- [PROBLEMS TO SOLVE]:
1: Answer these questions using the data contract schema page:
(a) Which command does the page give for validating with Lintel?
(b) How many nested properties does the contact object have?
(c) What does the terms object hold, according to its description?
2: Print the data contract schema page between "Specifies the identifier" and "Product implementation version).", inclusive.
3: Translate this sentence from the data contract schema page into Spanish: "The usage describes the way the data is expected to be used."

- [TEXT PROVIDED]:
Type object
File match datacontract.yaml datacontract.yml *-datacontract.yaml *-datacontract.yml *.datacontract.yaml *.datacontract.yml datacontract-*.yaml datacontract-*.yml **/datacontract/*.yml **/datacontract/*.yaml **/datacontracts/*.yml **/datacontracts/*.yaml
Schema URL https://catalog.lintel.tools/schemas/schemastore/data-contract-specification/latest.json
Source https://raw.githubusercontent.com/datacontract/datacontract-specification/main/datacontract.schema.json

Validate with Lintel

npx @lintel/lintel check
Type: object

Properties

dataContractSpecification string required

Specifies the Data Contract Specification being used.

Values: "1.2.1" "1.2.0" "1.1.0" "0.9.3" "0.9.2" "0.9.1" "0.9.0"
id string required

Specifies the identifier of the data contract.

info object required

Metadata and life cycle information about the data contract.

6 nested properties
title string required

The title of the data contract.

version string required

The version of the data contract document (which is distinct from the Data Contract Specification version or the Data Product implementation version).

status string

The status of the data contract. Can be proposed, in development, active, retired.

Examples: "proposed", "in development", "active", "deprecated", "retired"
description string

A description of the data contract.

owner string

The owner or team responsible for managing the data contract and providing the data.

contact object

Contact information for the data contract.

3 nested properties
name string

The identifying name of the contact person/organization.

url string

The URL pointing to the contact information. This MUST be in the form of a URL.

format=uri
email string

The email address of the contact person/organization. This MUST be in the form of an email address.

format=email
servers Record<string, object>

Information about the servers.

terms object

The terms and conditions of the data contract.

5 nested properties
usage string

The usage describes the way the data is expected to be used. Can contain business and technical information.

limitations string

The limitations describe the restrictions on how the data can be used, can be technical or restrictions on what the data may not be used for.

- [RECORD EXCERPTS]:
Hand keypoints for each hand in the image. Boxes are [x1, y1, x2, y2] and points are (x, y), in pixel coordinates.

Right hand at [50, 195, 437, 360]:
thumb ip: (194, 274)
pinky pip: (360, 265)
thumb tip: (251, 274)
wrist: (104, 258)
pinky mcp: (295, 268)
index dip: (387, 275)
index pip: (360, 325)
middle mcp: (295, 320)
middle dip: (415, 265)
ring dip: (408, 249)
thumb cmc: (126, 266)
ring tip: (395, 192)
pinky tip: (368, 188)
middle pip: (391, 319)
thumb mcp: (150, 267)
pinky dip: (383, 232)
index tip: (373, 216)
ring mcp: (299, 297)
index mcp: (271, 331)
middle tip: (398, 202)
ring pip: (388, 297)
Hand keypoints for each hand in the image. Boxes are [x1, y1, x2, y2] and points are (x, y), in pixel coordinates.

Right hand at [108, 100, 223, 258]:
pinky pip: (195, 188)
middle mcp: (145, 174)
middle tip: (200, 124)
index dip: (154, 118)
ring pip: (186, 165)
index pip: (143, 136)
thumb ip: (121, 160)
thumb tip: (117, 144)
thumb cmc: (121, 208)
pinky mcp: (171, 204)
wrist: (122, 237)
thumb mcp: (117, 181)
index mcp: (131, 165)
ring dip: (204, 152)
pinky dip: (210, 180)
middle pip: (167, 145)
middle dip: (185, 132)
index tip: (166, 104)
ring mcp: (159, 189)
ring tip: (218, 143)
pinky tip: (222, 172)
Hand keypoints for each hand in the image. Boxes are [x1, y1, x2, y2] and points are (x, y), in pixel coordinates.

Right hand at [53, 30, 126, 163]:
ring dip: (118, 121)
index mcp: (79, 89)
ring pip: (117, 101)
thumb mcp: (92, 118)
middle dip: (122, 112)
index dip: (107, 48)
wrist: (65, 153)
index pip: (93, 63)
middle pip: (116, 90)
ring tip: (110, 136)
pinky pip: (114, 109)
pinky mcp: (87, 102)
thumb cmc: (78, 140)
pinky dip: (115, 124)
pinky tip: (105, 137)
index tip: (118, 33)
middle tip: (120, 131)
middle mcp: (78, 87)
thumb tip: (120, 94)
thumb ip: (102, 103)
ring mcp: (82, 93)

- [ANSWERS TO THIS EXERCISE]:
1:
(a) npx @lintel/lintel check
(b) 3
(c) The terms and conditions of the data contract.

2:
Specifies the identifier of the data contract.

info object required

Metadata and life cycle information about the data contract.

6 nested properties
title string required

The title of the data contract.

version string required

The version of the data contract document (which is distinct from the Data Contract Specification version or the Data Product implementation version).

3: El uso describe la forma en que se espera que se utilicen los datos.